Take a closer look at who runs Komen, and the reasons for all this become clearer. Komen founder and CEO Nancy Brinker was a major donor to George W. Bush. Brinker and her ex-husband were recognized as "Bush Pioneers," having raised $100,000 toward his presidential campaign, in addition to the $125,000 raised for Republican candidates in the same election cycle.

As thanks for her support, Bush appointed Brinker as ambassador to Hungary in 2001. Brinker's ties to the Bush family stretch back to 1986, when then-Vice President George H.W. Bush appointed her to the National Cancer Advisory Board. In 1993, Brinker joined the board of Caremark Rx, one of the five companies involved in a Medicare prescription discount card program promoted by Bush Jr. in 2001--a dodge to avoid trying to stop rapid increases in prescription costs.

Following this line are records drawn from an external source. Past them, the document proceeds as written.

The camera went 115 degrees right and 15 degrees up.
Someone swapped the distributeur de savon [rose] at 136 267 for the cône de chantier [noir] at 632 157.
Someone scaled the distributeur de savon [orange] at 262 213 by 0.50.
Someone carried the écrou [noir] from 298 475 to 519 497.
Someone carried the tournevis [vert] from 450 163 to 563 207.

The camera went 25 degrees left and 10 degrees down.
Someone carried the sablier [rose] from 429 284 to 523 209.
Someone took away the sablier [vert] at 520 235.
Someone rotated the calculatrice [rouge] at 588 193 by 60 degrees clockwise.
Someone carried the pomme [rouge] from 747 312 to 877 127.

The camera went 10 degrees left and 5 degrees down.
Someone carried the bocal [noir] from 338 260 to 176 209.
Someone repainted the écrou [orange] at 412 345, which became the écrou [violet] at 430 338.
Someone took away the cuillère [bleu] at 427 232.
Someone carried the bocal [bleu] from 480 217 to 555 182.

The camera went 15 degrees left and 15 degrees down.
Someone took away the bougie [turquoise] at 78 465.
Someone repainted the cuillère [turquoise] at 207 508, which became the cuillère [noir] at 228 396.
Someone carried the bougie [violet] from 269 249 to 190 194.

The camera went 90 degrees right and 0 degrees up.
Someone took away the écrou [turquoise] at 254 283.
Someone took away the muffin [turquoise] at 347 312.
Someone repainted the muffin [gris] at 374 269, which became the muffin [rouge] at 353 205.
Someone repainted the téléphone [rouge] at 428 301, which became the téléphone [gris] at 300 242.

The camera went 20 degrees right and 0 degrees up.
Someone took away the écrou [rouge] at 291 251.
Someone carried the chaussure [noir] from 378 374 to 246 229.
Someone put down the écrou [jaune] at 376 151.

The backlash against the Komen announcement was another glimpse at the potential muscle that could be mobilized behind a renewed fight for women's rights. Rebecca Traister and Joan Walsh of Salon.com captured the outpouring of anger at Komen's decision to stop contributing to Planned Parenthood:

The starkly observable attack against something as crucial and basic as breast exams for poor women, as well as the fact that so many divergent voices were pulled into it, meant that the conversation was not about partisan politics; it was about women.

For the first time in what feels like forever, passion and fury were being loudly, proudly given in a full-throated voice, on behalf of women--women as moral actors; women as citizens with rights, health, bodies, freedoms; women as people with families and economic concerns.

These are the grounds in which a new movement can grow roots. We must demand comprehensive, shame-free health care for everyone. And when we stand with Planned Parenthood, we must defend all of its services. Abortion is not a necessary evil, one to be apologized for by asserting that it is only one service among many that Planned Parenthood provides. We must demand abortion access for all because it is a crucial part of women's health.

Comprehensive health care for all must be part of the debate moving forward. Health care and reproductive rights activists are bringing this message to the streets. In Seattle, activists organized an all-day teach-in around issues of economic justice, reproductive rights and LGBT equality. In Washington D.C., Occupiers "mic checked" the anti-choice March for Life rally.

The spontaneous and successful campaign to force Komen to change course should give all those who support equality the confidence to fight for more.